Government statisticians note there had been a “general upward trend” in penalties prior to the pandemic. It followed tougher rules in 2013, making clear term-time leave could only be granted in exceptional circumstances, and parent Jon Platt losing a landmark legal battle with Isle of Wight council in 2017.

7 councils issue no notices

Penalty notices varied widely between councils, with 14 per cent of authorities accounting for more than half of fines issued. Fifteen councils issued 10 or fewer notices, including seven who issued none at all – Brent, City of London, Dorset, Gateshead, the Isles of Scilly, Kensington and Warrington.

Luton issued the most penalty notices, with 3.3 for every 100 pupils and a total of 1,174 fines in the year. Bolton, Doncaster, Blackburn with Darwen, Calderdale, Walsall and Bradford had the next highest rates.

Gateshead’s and Bradford’s contrasting approaches come in spite of both ranking highest for persistent secondary absence, according to analysis of official data by Datalab’s FFT Attendance Tracker shared with Schools Week.

The analysis showed 18 per cent of pupils missed a fifth of more of sessions earlier this term in both districts.

Slump in parenting orders and contracts

The DfE also released data on other “parental responsibility measures”. Fewer than 0.2 per cent of fines were for lateness in 2020-21, with 76 per cent down to unauthorised family trips.

The number of cases going through attendance case management, a form of early intervention to tackle absence, dropped from 82,100 pre-Covid, to 39,700 in 2020-21.

Meanwhile parenting orders over absence, issued by courts to require actions such as attending guidance or counselling sessions, also fell.

Just eight were issued, compared to 117 in 2018-19. Their use had already been dropping, down from 439 in 2010-11. But courts were also heavily disrupted by Covid.

Only 17 education supervision orders, which see councils appointed by court to temporarily supervise children’s education, were issued by just eight councils. Only 34 had been issued two years previously, however.

Parenting contracts, a voluntary agreement between parents and councils or governors, more than halved too. A total of 7,800 were offered, of which three-quarters were accepted by parents, compared to 18,300 in 2018-19.

Seven in ten authorities offered no parenting contracts in the last academic year.

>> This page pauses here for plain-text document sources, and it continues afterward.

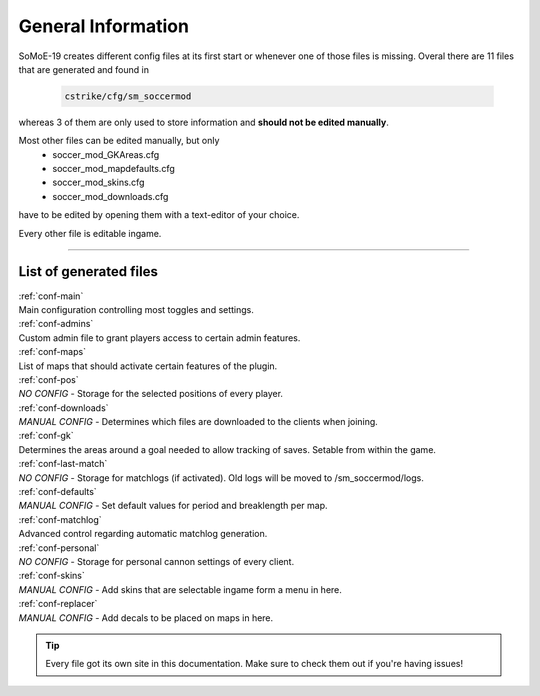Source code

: .. _configs:

===================
General Information
===================

SoMoE-19 creates different config files at its first start or whenever one of those files is missing.
Overal there are 11 files that are generated and found in

	.. code-block:: none
	
		cstrike/cfg/sm_soccermod

whereas 3 of them are only used to store information and **should not be edited manually**.

Most other files can be edited manually, but only 
 - soccer_mod_GKAreas.cfg
 - soccer_mod_mapdefaults.cfg
 - soccer_mod_skins.cfg
 - soccer_mod_downloads.cfg

have to be edited by opening them with a text-editor of your choice.

Every other file is editable ingame.

----

-----------------------
List of generated files
-----------------------

| :ref:`conf-main`
| Main configuration controlling most toggles and settings.

| :ref:`conf-admins`
| Custom admin file to grant players access to certain admin features.

| :ref:`conf-maps`
| List of maps that should activate certain features of the plugin.

| :ref:`conf-pos`
| *NO CONFIG* - Storage for the selected positions of every player.

| :ref:`conf-downloads`
| *MANUAL CONFIG* - Determines which files are downloaded to the clients when joining.

| :ref:`conf-gk`
| Determines the areas around a goal needed to allow tracking of saves. Setable from within the game.

| :ref:`conf-last-match`
| *NO CONFIG* - Storage for matchlogs (if activated). Old logs will be moved to /sm_soccermod/logs.

| :ref:`conf-defaults`
| *MANUAL CONFIG* - Set default values for period and breaklength per map.

| :ref:`conf-matchlog`
| Advanced control regarding automatic matchlog generation.

| :ref:`conf-personal`
| *NO CONFIG* - Storage for personal cannon settings of every client.

| :ref:`conf-skins`
| *MANUAL CONFIG* - Add skins that are selectable ingame form a menu in here.

| :ref:`conf-replacer`
| *MANUAL CONFIG* - Add decals to be placed on maps in here.  

.. tip::
   Every file got its own site in this documentation. Make sure to check them out if you're having issues!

The figures suggest the scale of the challenge facing Zahawi, who has declared attendance his “top priority” amid continued Covid disruption in schools.

A letter seen by Schools Week shows Zahawi has ordered councils to tell parents that keeping their children off school has “repercussions,” including fines, parenting contracts and education supervision orders.

Yet he faces demands from cash-strapped councils to fund the crackdown on the one hand, and threats of legal action and de-registration from parents worried about Covid on the other.